In February 2022, the National Symphony Orchestra commissioned Missy Mazzoli's Violin Concerto (Procession), performed by Koh at the John F. Kennedy Center for the Performing Arts Concert Hall.

In April 2022, Koh collaborated with American operatic bass-baritone Davóne Tines to curate Everything Rises, a multimedia production featuring music, projections and actual interview recordings telling the story their individual family histories. Koh and Tines saw in each other an ally struggling with the same issue of being an artist of color in a culture dominated by whiteness. This project was developed over multiple years by an all-BIPOC creative team and received its world premiere at UC Santa Barbara Arts and Lectures. Koh's mother Gertrude Soonja Lee shared stories of the Korean War and immigration to the U.S. while Tines' grandmother Alma Lee Gibbs Tines dove into memories of anti-Black discrimination and violence. Koh and Tines aimed to create a united front through music, heavily inspired by the recent uproar of activism and solidarity across all racial identities in 2022.

On December 8, 2022, Koh was appointed Artistic Director of the Fortas Chamber Music Concerts at the John F. Kennedy Center for the Performing Arts in Washington, D.C., replacing Joseph Kalichstein, who died in March 2022.

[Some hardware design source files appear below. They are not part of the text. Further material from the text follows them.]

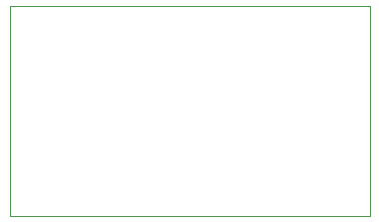
<source format=gko>
G04 (created by PCBNEW (2013-07-07 BZR 4022)-stable) date 9/10/2013 12:20:35 AM*
%MOIN*%
G04 Gerber Fmt 3.4, Leading zero omitted, Abs format*
%FSLAX34Y34*%
G01*
G70*
G90*
G04 APERTURE LIST*
%ADD10C,0.00590551*%
%ADD11C,0.00393701*%
G04 APERTURE END LIST*
G54D10*
G54D11*
X94500Y-64300D02*
X94500Y-57300D01*
X82500Y-64300D02*
X82500Y-57300D01*
X94500Y-64300D02*
X82500Y-64300D01*
X82500Y-57300D02*
X94500Y-57300D01*
M02*

</source>
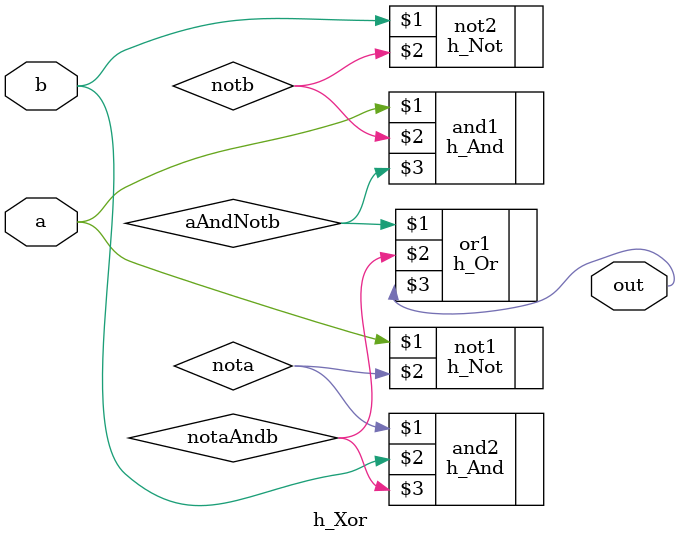
<source format=v>
module h_Xor(
    input a,
    input b,
    output wire out
);

    wire nota;
    wire notb;
    wire aAndNotb;
    wire notaAndb;

    h_Not not1(a, nota);
    h_Not not2(b, notb); 
    h_And and1(a, notb, aAndNotb); 
    h_And and2(nota, b, notaAndb);
    h_Or or1(aAndNotb, notaAndb, out);

endmodule

</source>
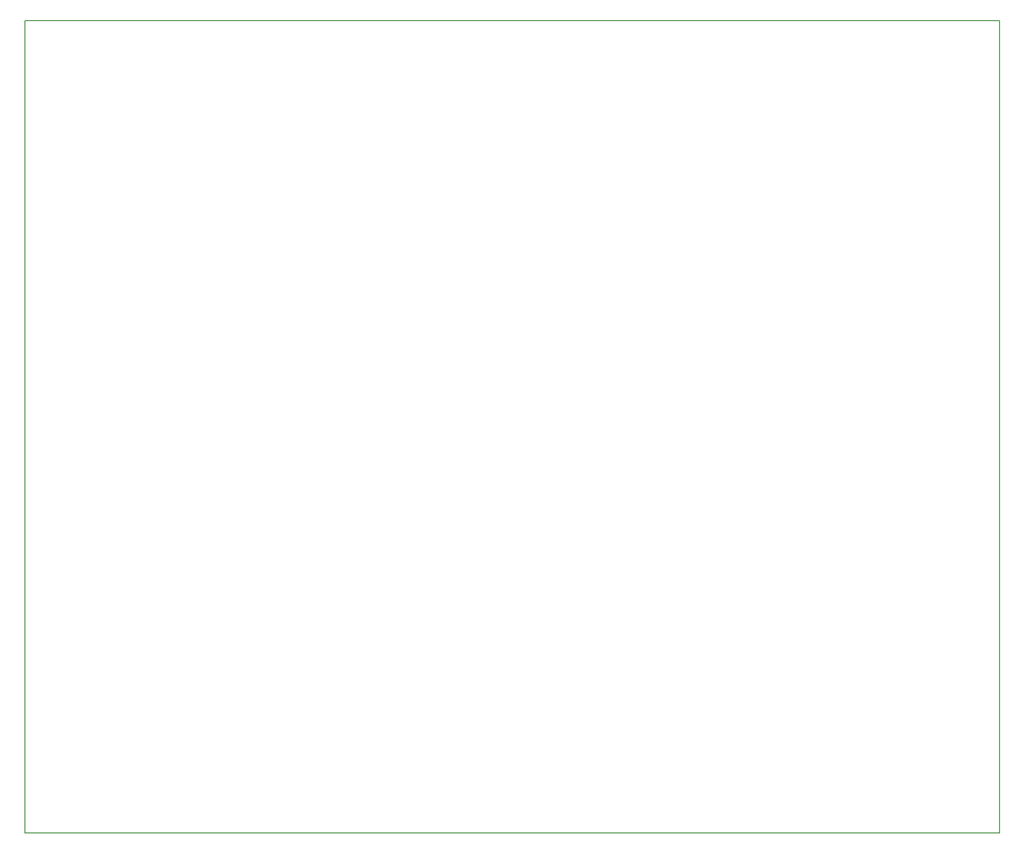
<source format=gbr>
%TF.GenerationSoftware,KiCad,Pcbnew,7.0.6*%
%TF.CreationDate,2024-10-30T10:36:51-05:00*%
%TF.ProjectId,AcCCS,41634343-532e-46b6-9963-61645f706362,rev?*%
%TF.SameCoordinates,Original*%
%TF.FileFunction,Profile,NP*%
%FSLAX46Y46*%
G04 Gerber Fmt 4.6, Leading zero omitted, Abs format (unit mm)*
G04 Created by KiCad (PCBNEW 7.0.6) date 2024-10-30 10:36:51*
%MOMM*%
%LPD*%
G01*
G04 APERTURE LIST*
%TA.AperFunction,Profile*%
%ADD10C,0.200000*%
%TD*%
G04 APERTURE END LIST*
D10*
X55880000Y-13820950D02*
X227965000Y-13820950D01*
X227965000Y-157330950D01*
X55880000Y-157330950D01*
X55880000Y-13820950D01*
M02*

</source>
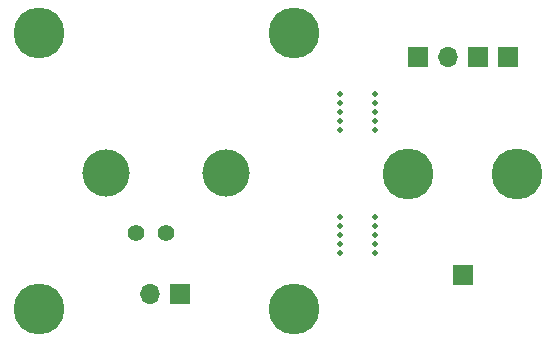
<source format=gbr>
%TF.GenerationSoftware,KiCad,Pcbnew,6.0.2+dfsg-1*%
%TF.CreationDate,2023-03-03T12:49:29-07:00*%
%TF.ProjectId,flex_fixture,666c6578-5f66-4697-9874-7572652e6b69,rev?*%
%TF.SameCoordinates,Original*%
%TF.FileFunction,Soldermask,Top*%
%TF.FilePolarity,Negative*%
%FSLAX46Y46*%
G04 Gerber Fmt 4.6, Leading zero omitted, Abs format (unit mm)*
G04 Created by KiCad (PCBNEW 6.0.2+dfsg-1) date 2023-03-03 12:49:29*
%MOMM*%
%LPD*%
G01*
G04 APERTURE LIST*
%ADD10C,1.400000*%
%ADD11C,4.000000*%
%ADD12C,0.500000*%
%ADD13C,4.300000*%
%ADD14R,1.700000X1.700000*%
%ADD15O,1.700000X1.700000*%
G04 APERTURE END LIST*
D10*
%TO.C,J1*%
X104100000Y-98765000D03*
X101560000Y-98765000D03*
D11*
X109180000Y-93685000D03*
X99020000Y-93685000D03*
%TD*%
D12*
%TO.C,H8*%
X118800000Y-99650000D03*
X121800000Y-99662000D03*
X118800000Y-98900000D03*
X118800000Y-100412000D03*
X121800000Y-100412000D03*
X121800000Y-98900000D03*
X121800000Y-98150000D03*
X118800000Y-98150000D03*
X118800000Y-97376000D03*
X121800000Y-97376000D03*
%TD*%
%TO.C,H7*%
X118800000Y-89250000D03*
X121800000Y-89262000D03*
X118800000Y-88500000D03*
X118800000Y-90012000D03*
X121800000Y-90012000D03*
X121800000Y-88500000D03*
X121800000Y-87750000D03*
X118800000Y-87750000D03*
X118800000Y-86976000D03*
X121800000Y-86976000D03*
%TD*%
D13*
%TO.C,H2*%
X93300000Y-105200000D03*
%TD*%
%TO.C,H6*%
X133800000Y-93700000D03*
%TD*%
%TO.C,H1*%
X93300000Y-81800000D03*
%TD*%
%TO.C,H4*%
X114900000Y-105200000D03*
%TD*%
D14*
%TO.C,J3*%
X130470000Y-83800000D03*
D15*
X127930000Y-83800000D03*
%TD*%
D14*
%TO.C,J6*%
X133010000Y-83800000D03*
%TD*%
D13*
%TO.C,H5*%
X124600000Y-93700000D03*
%TD*%
D14*
%TO.C,J5*%
X125390000Y-83800000D03*
%TD*%
%TO.C,J4*%
X129200000Y-102300000D03*
%TD*%
D13*
%TO.C,H3*%
X114900000Y-81800000D03*
%TD*%
D14*
%TO.C,J2*%
X105275000Y-103900000D03*
D15*
X102735000Y-103900000D03*
%TD*%
M02*

</source>
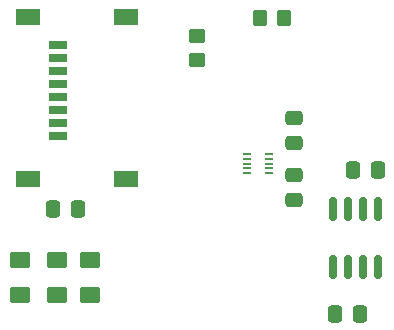
<source format=gbr>
%TF.GenerationSoftware,KiCad,Pcbnew,7.0.8*%
%TF.CreationDate,2024-04-09T20:43:08-04:00*%
%TF.ProjectId,vibBoard,76696242-6f61-4726-942e-6b696361645f,rev?*%
%TF.SameCoordinates,Original*%
%TF.FileFunction,Paste,Top*%
%TF.FilePolarity,Positive*%
%FSLAX46Y46*%
G04 Gerber Fmt 4.6, Leading zero omitted, Abs format (unit mm)*
G04 Created by KiCad (PCBNEW 7.0.8) date 2024-04-09 20:43:08*
%MOMM*%
%LPD*%
G01*
G04 APERTURE LIST*
G04 Aperture macros list*
%AMRoundRect*
0 Rectangle with rounded corners*
0 $1 Rounding radius*
0 $2 $3 $4 $5 $6 $7 $8 $9 X,Y pos of 4 corners*
0 Add a 4 corners polygon primitive as box body*
4,1,4,$2,$3,$4,$5,$6,$7,$8,$9,$2,$3,0*
0 Add four circle primitives for the rounded corners*
1,1,$1+$1,$2,$3*
1,1,$1+$1,$4,$5*
1,1,$1+$1,$6,$7*
1,1,$1+$1,$8,$9*
0 Add four rect primitives between the rounded corners*
20,1,$1+$1,$2,$3,$4,$5,0*
20,1,$1+$1,$4,$5,$6,$7,0*
20,1,$1+$1,$6,$7,$8,$9,0*
20,1,$1+$1,$8,$9,$2,$3,0*%
G04 Aperture macros list end*
%ADD10R,0.762000X0.203200*%
%ADD11RoundRect,0.250000X-0.337500X-0.475000X0.337500X-0.475000X0.337500X0.475000X-0.337500X0.475000X0*%
%ADD12RoundRect,0.250000X0.350000X0.450000X-0.350000X0.450000X-0.350000X-0.450000X0.350000X-0.450000X0*%
%ADD13RoundRect,0.250000X0.337500X0.475000X-0.337500X0.475000X-0.337500X-0.475000X0.337500X-0.475000X0*%
%ADD14RoundRect,0.250000X0.475000X-0.337500X0.475000X0.337500X-0.475000X0.337500X-0.475000X-0.337500X0*%
%ADD15RoundRect,0.250001X-0.624999X0.462499X-0.624999X-0.462499X0.624999X-0.462499X0.624999X0.462499X0*%
%ADD16RoundRect,0.150000X-0.150000X0.825000X-0.150000X-0.825000X0.150000X-0.825000X0.150000X0.825000X0*%
%ADD17R,1.500000X0.800000*%
%ADD18R,2.000000X1.450000*%
%ADD19RoundRect,0.250000X-0.475000X0.337500X-0.475000X-0.337500X0.475000X-0.337500X0.475000X0.337500X0*%
%ADD20RoundRect,0.250000X0.450000X-0.350000X0.450000X0.350000X-0.450000X0.350000X-0.450000X-0.350000X0*%
G04 APERTURE END LIST*
D10*
%TO.C,U6*%
X152057100Y-116370001D03*
X152057100Y-115969999D03*
X152057100Y-115570000D03*
X152057100Y-115170001D03*
X152057100Y-114769999D03*
X150202900Y-114769999D03*
X150202900Y-115170001D03*
X150202900Y-115570000D03*
X150202900Y-115969999D03*
X150202900Y-116370001D03*
%TD*%
D11*
%TO.C,C9*%
X133836500Y-119380000D03*
X135911500Y-119380000D03*
%TD*%
D12*
%TO.C,R14*%
X153333200Y-103276400D03*
X151333200Y-103276400D03*
%TD*%
D13*
%TO.C,C10*%
X159787500Y-128270000D03*
X157712500Y-128270000D03*
%TD*%
D14*
%TO.C,C8*%
X154178000Y-118639500D03*
X154178000Y-116564500D03*
%TD*%
D15*
%TO.C,D2*%
X134112000Y-123734500D03*
X134112000Y-126709500D03*
%TD*%
%TO.C,D3*%
X130986000Y-123755000D03*
X130986000Y-126730000D03*
%TD*%
D16*
%TO.C,U5*%
X161290000Y-119380000D03*
X160020000Y-119380000D03*
X158750000Y-119380000D03*
X157480000Y-119380000D03*
X157480000Y-124330000D03*
X158750000Y-124330000D03*
X160020000Y-124330000D03*
X161290000Y-124330000D03*
%TD*%
D17*
%TO.C,J3*%
X134254000Y-113204000D03*
X134254000Y-112104000D03*
X134254000Y-110994000D03*
X134254000Y-109904000D03*
X134264000Y-108804000D03*
X134254000Y-107704000D03*
X134254000Y-106604000D03*
X134254000Y-105504000D03*
D18*
X139954000Y-103124000D03*
X131654000Y-103124000D03*
X139954000Y-116874000D03*
X131654000Y-116874000D03*
%TD*%
D15*
%TO.C,D1*%
X136906000Y-123734500D03*
X136906000Y-126709500D03*
%TD*%
D19*
%TO.C,C7*%
X154178000Y-111717000D03*
X154178000Y-113792000D03*
%TD*%
D20*
%TO.C,R15*%
X146024600Y-106800400D03*
X146024600Y-104800400D03*
%TD*%
D13*
%TO.C,C12*%
X161311500Y-116078000D03*
X159236500Y-116078000D03*
%TD*%
M02*

</source>
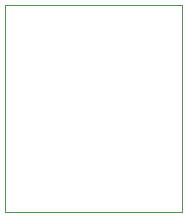
<source format=gm1>
%TF.GenerationSoftware,KiCad,Pcbnew,9.0.0*%
%TF.CreationDate,2025-03-31T12:15:58+01:00*%
%TF.ProjectId,vm_rgb_led_0.2,766d5f72-6762-45f6-9c65-645f302e322e,v0.2*%
%TF.SameCoordinates,PX518a060PY47868c0*%
%TF.FileFunction,Profile,NP*%
%FSLAX45Y45*%
G04 Gerber Fmt 4.5, Leading zero omitted, Abs format (unit mm)*
G04 Created by KiCad (PCBNEW 9.0.0) date 2025-03-31 12:15:58*
%MOMM*%
%LPD*%
G01*
G04 APERTURE LIST*
%TA.AperFunction,Profile*%
%ADD10C,0.050000*%
%TD*%
G04 APERTURE END LIST*
D10*
X-750000Y875000D02*
X750000Y875000D01*
X750000Y-875000D01*
X-750000Y-875000D01*
X-750000Y875000D01*
M02*

</source>
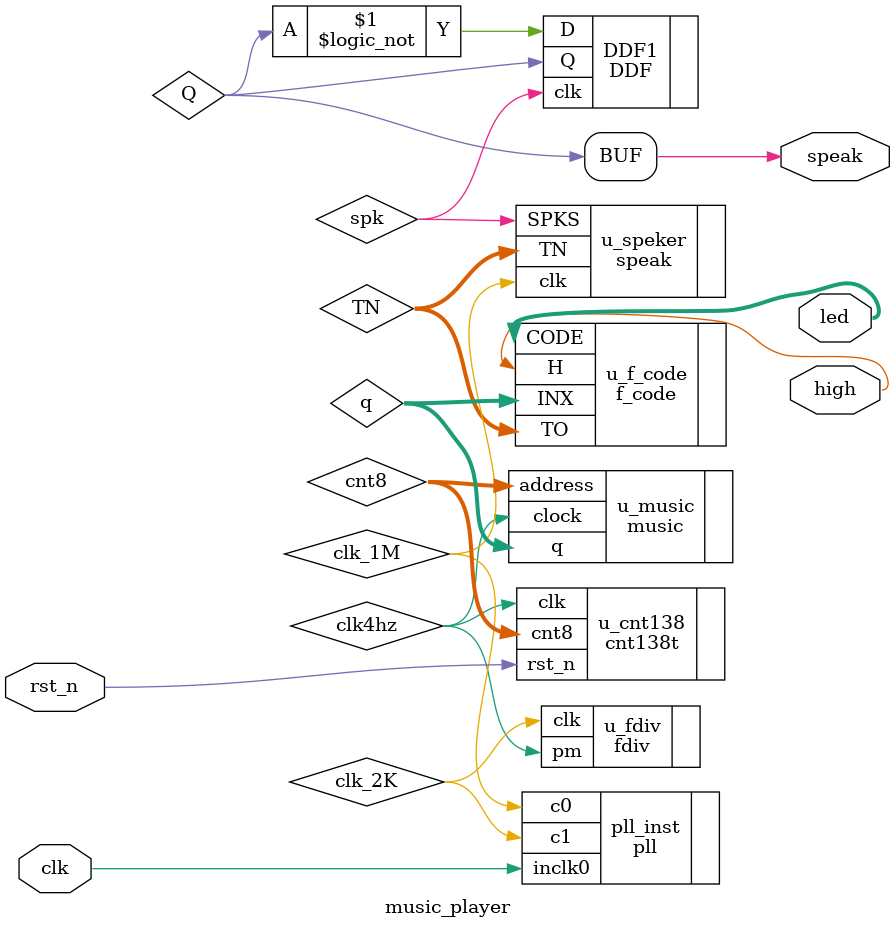
<source format=v>
module music_player
(
	input 	clk,
	input 	rst_n,
	output 	speak,
	output	high,
	output	[3:0] led
);

wire clk_1M;
wire clk_2K;
pll pll_inst
(
	.inclk0	(clk),
	.c0		(clk_1M),
	.c1		(clk_2K)
);

wire clk4hz;
fdiv u_fdiv
(
	.clk 	(clk_2K),
	.pm	(clk4hz)
);

wire [7:0] cnt8;
cnt138t u_cnt138
(
	.clk  	(clk4hz),
	.rst_n 	(rst_n),
	.cnt8		(cnt8)
);

wire [3:0] q;
music u_music
(
	.address	(cnt8),
	.clock  	(clk4hz),
	.q			(q)
);

wire [10:0] TN;
f_code u_f_code
(
	.INX		(q),
	.CODE		(led),
	.TO		(TN),
	.H			(high)
);

wire spk;
speak u_speker 
(
	.clk		(clk_1M),
	.TN		(TN),
	.SPKS		(spk)
);

wire 	Q;
DDF DDF1
(
	.clk	(spk),
	.D		(!Q),
	.Q		(Q)
);

assign speak = Q;

endmodule

</source>
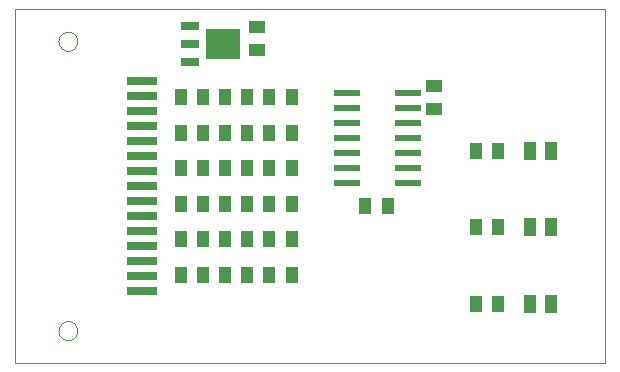
<source format=gtp>
G75*
G70*
%OFA0B0*%
%FSLAX24Y24*%
%IPPOS*%
%LPD*%
%AMOC8*
5,1,8,0,0,1.08239X$1,22.5*
%
%ADD10C,0.0000*%
%ADD11R,0.0413X0.0551*%
%ADD12R,0.0870X0.0240*%
%ADD13R,0.0591X0.0315*%
%ADD14R,0.1181X0.0984*%
%ADD15R,0.0551X0.0413*%
%ADD16R,0.0433X0.0591*%
%ADD17R,0.0984X0.0315*%
D10*
X000111Y000141D02*
X000111Y011952D01*
X019796Y011952D01*
X019796Y000141D01*
X000111Y000141D01*
X001568Y001224D02*
X001570Y001259D01*
X001576Y001294D01*
X001586Y001328D01*
X001599Y001361D01*
X001616Y001392D01*
X001637Y001420D01*
X001660Y001447D01*
X001687Y001470D01*
X001715Y001491D01*
X001746Y001508D01*
X001779Y001521D01*
X001813Y001531D01*
X001848Y001537D01*
X001883Y001539D01*
X001918Y001537D01*
X001953Y001531D01*
X001987Y001521D01*
X002020Y001508D01*
X002051Y001491D01*
X002079Y001470D01*
X002106Y001447D01*
X002129Y001420D01*
X002150Y001392D01*
X002167Y001361D01*
X002180Y001328D01*
X002190Y001294D01*
X002196Y001259D01*
X002198Y001224D01*
X002196Y001189D01*
X002190Y001154D01*
X002180Y001120D01*
X002167Y001087D01*
X002150Y001056D01*
X002129Y001028D01*
X002106Y001001D01*
X002079Y000978D01*
X002051Y000957D01*
X002020Y000940D01*
X001987Y000927D01*
X001953Y000917D01*
X001918Y000911D01*
X001883Y000909D01*
X001848Y000911D01*
X001813Y000917D01*
X001779Y000927D01*
X001746Y000940D01*
X001715Y000957D01*
X001687Y000978D01*
X001660Y001001D01*
X001637Y001028D01*
X001616Y001056D01*
X001599Y001087D01*
X001586Y001120D01*
X001576Y001154D01*
X001570Y001189D01*
X001568Y001224D01*
X001568Y010869D02*
X001570Y010904D01*
X001576Y010939D01*
X001586Y010973D01*
X001599Y011006D01*
X001616Y011037D01*
X001637Y011065D01*
X001660Y011092D01*
X001687Y011115D01*
X001715Y011136D01*
X001746Y011153D01*
X001779Y011166D01*
X001813Y011176D01*
X001848Y011182D01*
X001883Y011184D01*
X001918Y011182D01*
X001953Y011176D01*
X001987Y011166D01*
X002020Y011153D01*
X002051Y011136D01*
X002079Y011115D01*
X002106Y011092D01*
X002129Y011065D01*
X002150Y011037D01*
X002167Y011006D01*
X002180Y010973D01*
X002190Y010939D01*
X002196Y010904D01*
X002198Y010869D01*
X002196Y010834D01*
X002190Y010799D01*
X002180Y010765D01*
X002167Y010732D01*
X002150Y010701D01*
X002129Y010673D01*
X002106Y010646D01*
X002079Y010623D01*
X002051Y010602D01*
X002020Y010585D01*
X001987Y010572D01*
X001953Y010562D01*
X001918Y010556D01*
X001883Y010554D01*
X001848Y010556D01*
X001813Y010562D01*
X001779Y010572D01*
X001746Y010585D01*
X001715Y010602D01*
X001687Y010623D01*
X001660Y010646D01*
X001637Y010673D01*
X001616Y010701D01*
X001599Y010732D01*
X001586Y010765D01*
X001576Y010799D01*
X001570Y010834D01*
X001568Y010869D01*
D11*
X005642Y008999D03*
X006390Y008999D03*
X007119Y008999D03*
X007867Y008999D03*
X008595Y008999D03*
X009343Y008999D03*
X009343Y007818D03*
X008595Y007818D03*
X007867Y007818D03*
X007119Y007818D03*
X006390Y007818D03*
X005642Y007818D03*
X005642Y006637D03*
X006390Y006637D03*
X007119Y006637D03*
X007867Y006637D03*
X008595Y006637D03*
X009343Y006637D03*
X009343Y005456D03*
X008595Y005456D03*
X007867Y005456D03*
X007119Y005456D03*
X006390Y005456D03*
X005642Y005456D03*
X005642Y004275D03*
X006390Y004275D03*
X007119Y004275D03*
X007867Y004275D03*
X008595Y004275D03*
X009343Y004275D03*
X009343Y003094D03*
X008595Y003094D03*
X007867Y003094D03*
X007119Y003094D03*
X006390Y003094D03*
X005642Y003094D03*
X011796Y005373D03*
X012544Y005373D03*
X015485Y004669D03*
X016233Y004669D03*
X016233Y002110D03*
X015485Y002110D03*
X015485Y007228D03*
X016233Y007228D03*
D12*
X013230Y007145D03*
X013230Y006645D03*
X013230Y006145D03*
X011180Y006145D03*
X011180Y006645D03*
X011180Y007145D03*
X011180Y007645D03*
X011180Y008145D03*
X011180Y008645D03*
X011180Y009145D03*
X013230Y009145D03*
X013230Y008645D03*
X013230Y008145D03*
X013230Y007645D03*
D13*
X005938Y010184D03*
X005938Y010775D03*
X005938Y011366D03*
D14*
X007040Y010775D03*
D15*
X008182Y010594D03*
X008182Y011342D03*
X014087Y009373D03*
X014087Y008625D03*
D16*
X017276Y007228D03*
X017985Y007228D03*
X017985Y004669D03*
X017276Y004669D03*
X017276Y002110D03*
X017985Y002110D03*
D17*
X004347Y002547D03*
X004347Y003047D03*
X004347Y003547D03*
X004347Y004047D03*
X004347Y004547D03*
X004347Y005047D03*
X004347Y005547D03*
X004347Y006047D03*
X004347Y006547D03*
X004347Y007047D03*
X004347Y007547D03*
X004347Y008047D03*
X004347Y008547D03*
X004347Y009047D03*
X004347Y009547D03*
M02*

</source>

Koh continued showcasing highlights from her collaborations with composer Missy Mazzoli on March 13, 2024, during her premiere with NPR Music's Tiny Desk Concerts. Tom Huizenga for NPR commented that, "In all its rugged delight," the performance was a "fruitful, collaborative friendship between composer and performer that has yielded amazing music."

==Discography==

| Year | Recording Details | Label |
| 2021 | Bach & Beyond Part III Jennifer Koh, violin; | Cedille Records | 2021 | Alone Together Jennifer Koh, violin; Various Artists, accompaniment; | Cedille Records |
| 2018 | Saariaho X Koh Jennifer Koh, violin; Kaija Saariaho, composer; Curtis 20/21 Ensemble; Conner Grey Covington, conductor; | Cedille Records |
| 2016 | Tchaikovsky: Complete Works for Violin and Orchestra Jennifer Koh, violin; Alexander Vedernikov, conductor; Odense Symphony Orchestra; | Cedille Records |
| 2015 | Bach & Beyond Part II Jennifer Koh, violin; | Cedille Records |
| 2014 | Two X Four Jennifer Koh, violin; Jaime Laredo, violin; Curtis 20/21 Ensemble; Vinay Parameswaran, conductor; | Cedille Records |
| 2013 | "Signs, Games and Messages" Jennifer Koh, violin; Shai Wosner, piano; | Cedille Records |
| 2012 | "Bach and Beyond I" Jennifer Koh, violin; | Cedille Records |
| 2009 | "Rhapsodic Musings" Jennifer Koh, violin; | Cedille Records |
| 2006 | Schumann: The Sonatas for Violin and Piano Jennifer Koh, violin; Reiko Uchida, piano; | Cedille Records |
| 2006 | Jennifer Koh: Portraits Jennifer Koh, violin; Grant Park Orchestra; Carlos Kalmar, conductor; | Cedille Records |
| 2002 | Menotti Jennifer Koh, violin; Spoleto Festival Orchestra; Richard Hickox, conductor; | Chandos Records |
| 2000 | "String Poetic" (Grammy Nomination for Best Chamber Music Performance) Jennifer Koh, violin; Reiko Uchida, piano; | Cedille Records |
| 2000 | Jennifer Koh: Violin Fantasies Jennifer Koh, violin; Reiko Uchida, piano; | Cedille Records |
| 2000 | Jennifer Koh: Solo Chaconnes Jenniver Koh, violin; | Cedille Records |
| 1997 | Klami - Whirls, Act 1 Jennifer Koh, violin; Lahti Symphony Orchestra, Osmo Vänskä, conductor; | BIS Records |

== Personal life ==
In 2026 Koh shared her diagnosis of Parsonage–Turner syndrome through an article in the New York Times.